START Passage provided
The woman, Aline Ibrahim Rizkallah, was also carrying coded documents addressed to the owner of an Italian import-export company the police believe may have been involved in talks over the hostages.The police said the photographs, hidden in the false bottom of a bag, were of Alan Steen, a journalism professor, journalist Terry Anderson and another man who had not been identified. Police named the third man as Thomas Sutherland but said later they no longer believed it was him.

Rizkallah, 36, was stopped by customs police at Milan's Linate airport on Thursday after flying in from Beirut. Police said they also found $1,000 in false banknotes and two ounces of heroin concealed on her person.

They said the Italian businessman, who they did not name, had been waiting for her at the airport and was also being questioned.

The pro-Iranian group Islamic Jihad (Holy War) Friday threatened the lives of Anderson and Sutherland to avenge Israeli air raids that killed nine people in southern Lebanon.
END Passage provided
START Dataset content
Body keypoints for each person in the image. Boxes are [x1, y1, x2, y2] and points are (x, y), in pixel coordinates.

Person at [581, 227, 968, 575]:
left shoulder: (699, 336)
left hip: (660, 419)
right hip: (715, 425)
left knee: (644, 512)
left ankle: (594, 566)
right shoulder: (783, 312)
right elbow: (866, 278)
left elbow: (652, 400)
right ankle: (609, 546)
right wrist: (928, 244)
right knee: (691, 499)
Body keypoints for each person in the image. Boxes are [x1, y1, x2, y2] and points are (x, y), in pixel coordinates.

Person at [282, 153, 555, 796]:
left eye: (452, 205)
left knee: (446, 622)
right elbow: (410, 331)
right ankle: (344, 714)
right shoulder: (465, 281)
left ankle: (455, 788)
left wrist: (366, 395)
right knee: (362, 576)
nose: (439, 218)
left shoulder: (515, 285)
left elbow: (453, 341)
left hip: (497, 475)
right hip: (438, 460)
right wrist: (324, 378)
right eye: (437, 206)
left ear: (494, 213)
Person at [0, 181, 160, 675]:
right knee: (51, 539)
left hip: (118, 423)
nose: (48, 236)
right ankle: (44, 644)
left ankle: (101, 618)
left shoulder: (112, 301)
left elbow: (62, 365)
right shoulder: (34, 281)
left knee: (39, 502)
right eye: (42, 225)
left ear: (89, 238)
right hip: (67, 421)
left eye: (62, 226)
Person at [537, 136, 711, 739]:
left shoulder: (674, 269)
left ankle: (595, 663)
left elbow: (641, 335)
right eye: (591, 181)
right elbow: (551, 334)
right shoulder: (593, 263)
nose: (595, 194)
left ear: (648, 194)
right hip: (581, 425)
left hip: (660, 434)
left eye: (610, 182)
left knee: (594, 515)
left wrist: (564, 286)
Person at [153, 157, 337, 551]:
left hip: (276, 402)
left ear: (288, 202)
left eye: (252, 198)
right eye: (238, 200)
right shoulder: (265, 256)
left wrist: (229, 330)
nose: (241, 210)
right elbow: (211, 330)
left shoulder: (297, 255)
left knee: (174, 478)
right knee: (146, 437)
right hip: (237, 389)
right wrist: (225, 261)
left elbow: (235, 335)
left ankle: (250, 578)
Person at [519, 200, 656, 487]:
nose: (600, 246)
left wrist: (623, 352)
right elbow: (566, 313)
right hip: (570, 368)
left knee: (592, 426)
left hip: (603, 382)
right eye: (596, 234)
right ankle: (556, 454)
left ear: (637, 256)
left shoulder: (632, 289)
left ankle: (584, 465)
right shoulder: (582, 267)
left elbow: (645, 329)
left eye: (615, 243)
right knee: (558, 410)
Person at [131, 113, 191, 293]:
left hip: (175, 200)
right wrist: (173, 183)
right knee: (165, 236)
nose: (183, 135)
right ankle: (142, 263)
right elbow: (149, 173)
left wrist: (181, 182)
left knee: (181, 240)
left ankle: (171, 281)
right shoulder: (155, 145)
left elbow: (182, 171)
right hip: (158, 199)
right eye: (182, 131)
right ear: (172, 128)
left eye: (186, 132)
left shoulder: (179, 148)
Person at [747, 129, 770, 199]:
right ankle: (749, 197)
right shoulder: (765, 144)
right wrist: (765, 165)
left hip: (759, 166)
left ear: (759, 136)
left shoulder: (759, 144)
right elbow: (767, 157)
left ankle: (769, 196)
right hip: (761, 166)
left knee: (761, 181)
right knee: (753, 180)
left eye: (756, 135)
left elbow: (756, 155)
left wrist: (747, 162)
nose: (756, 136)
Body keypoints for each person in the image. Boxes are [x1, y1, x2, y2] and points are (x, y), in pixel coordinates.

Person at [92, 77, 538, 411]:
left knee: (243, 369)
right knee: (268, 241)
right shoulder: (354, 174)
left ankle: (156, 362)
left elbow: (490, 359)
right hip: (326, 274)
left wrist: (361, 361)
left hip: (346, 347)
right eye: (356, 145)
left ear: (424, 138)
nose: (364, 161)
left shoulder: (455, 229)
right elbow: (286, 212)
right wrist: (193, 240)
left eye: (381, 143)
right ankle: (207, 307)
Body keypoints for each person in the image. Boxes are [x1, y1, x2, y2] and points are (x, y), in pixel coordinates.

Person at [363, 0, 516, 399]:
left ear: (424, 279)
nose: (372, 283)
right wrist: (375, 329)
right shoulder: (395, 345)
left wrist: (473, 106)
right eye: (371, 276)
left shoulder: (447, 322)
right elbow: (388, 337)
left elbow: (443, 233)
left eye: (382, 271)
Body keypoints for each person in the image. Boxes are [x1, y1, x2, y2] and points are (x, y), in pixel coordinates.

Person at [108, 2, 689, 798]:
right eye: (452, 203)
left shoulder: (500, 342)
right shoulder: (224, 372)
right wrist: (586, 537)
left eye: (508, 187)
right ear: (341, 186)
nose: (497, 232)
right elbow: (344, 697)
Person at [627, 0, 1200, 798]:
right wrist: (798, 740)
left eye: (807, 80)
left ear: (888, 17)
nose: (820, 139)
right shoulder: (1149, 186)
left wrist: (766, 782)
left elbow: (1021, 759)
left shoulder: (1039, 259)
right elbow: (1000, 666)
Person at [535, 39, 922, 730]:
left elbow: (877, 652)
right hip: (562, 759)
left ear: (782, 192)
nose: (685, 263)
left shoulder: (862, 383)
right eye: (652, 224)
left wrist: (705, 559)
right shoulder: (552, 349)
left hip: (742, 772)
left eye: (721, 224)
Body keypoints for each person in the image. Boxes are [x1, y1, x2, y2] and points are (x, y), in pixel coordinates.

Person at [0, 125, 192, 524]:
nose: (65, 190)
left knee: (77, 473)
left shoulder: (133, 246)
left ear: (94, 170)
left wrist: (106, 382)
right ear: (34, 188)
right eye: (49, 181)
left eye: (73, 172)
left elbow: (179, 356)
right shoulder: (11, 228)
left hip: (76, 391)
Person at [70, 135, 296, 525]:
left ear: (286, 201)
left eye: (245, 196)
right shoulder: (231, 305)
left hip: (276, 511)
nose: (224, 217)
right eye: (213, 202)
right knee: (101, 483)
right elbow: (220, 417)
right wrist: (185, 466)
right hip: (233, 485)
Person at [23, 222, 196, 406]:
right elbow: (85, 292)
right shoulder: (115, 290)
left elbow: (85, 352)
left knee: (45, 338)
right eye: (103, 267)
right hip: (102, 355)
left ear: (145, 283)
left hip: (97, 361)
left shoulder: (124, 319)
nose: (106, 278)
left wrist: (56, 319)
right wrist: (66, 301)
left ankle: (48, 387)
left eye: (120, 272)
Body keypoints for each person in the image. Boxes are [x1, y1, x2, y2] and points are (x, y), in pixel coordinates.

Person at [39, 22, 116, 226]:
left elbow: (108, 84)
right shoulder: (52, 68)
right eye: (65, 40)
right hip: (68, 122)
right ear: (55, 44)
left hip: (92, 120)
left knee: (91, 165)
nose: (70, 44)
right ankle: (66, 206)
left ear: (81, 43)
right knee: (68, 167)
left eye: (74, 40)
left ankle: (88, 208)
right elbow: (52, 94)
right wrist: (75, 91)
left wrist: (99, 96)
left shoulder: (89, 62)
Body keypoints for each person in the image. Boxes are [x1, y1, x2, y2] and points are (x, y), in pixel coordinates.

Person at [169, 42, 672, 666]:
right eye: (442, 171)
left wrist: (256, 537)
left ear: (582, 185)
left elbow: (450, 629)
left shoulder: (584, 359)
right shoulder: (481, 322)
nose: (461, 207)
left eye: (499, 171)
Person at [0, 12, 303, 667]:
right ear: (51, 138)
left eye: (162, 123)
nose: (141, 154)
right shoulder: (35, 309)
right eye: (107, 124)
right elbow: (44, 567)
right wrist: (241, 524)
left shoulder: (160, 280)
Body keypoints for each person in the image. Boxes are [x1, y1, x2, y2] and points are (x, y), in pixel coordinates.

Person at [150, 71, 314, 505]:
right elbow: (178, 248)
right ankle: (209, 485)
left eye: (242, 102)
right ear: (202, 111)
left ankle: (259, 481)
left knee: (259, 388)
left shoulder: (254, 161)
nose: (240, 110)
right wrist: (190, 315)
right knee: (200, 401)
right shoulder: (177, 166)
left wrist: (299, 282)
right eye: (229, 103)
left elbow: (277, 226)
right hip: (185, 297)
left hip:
END Dataset content
Problem statement: Continue the news report about the woman stopped at Milan's Linate airport with hostage photographs, picking up after its last sentence.

Task answer:
The threat was made in a statement to an international news agency and the independent an-Nahar newspaper shortly after Israeli jets blasted Palestinians and Hizbollah (Party of God) militants in the southern and eastern Bekaa valley.

Islamic Jihad kidnapped Anderson, the Middle East bureau chief of the Associated Press news agency, in March 1985 and Sutherland was abducted three months later.

Steen was seized by a group calling itself Islamic Jihad for the Liberation of Palestine in January 1987.

The Islamic Jihad statement was accompanied by a photograph of Anderson.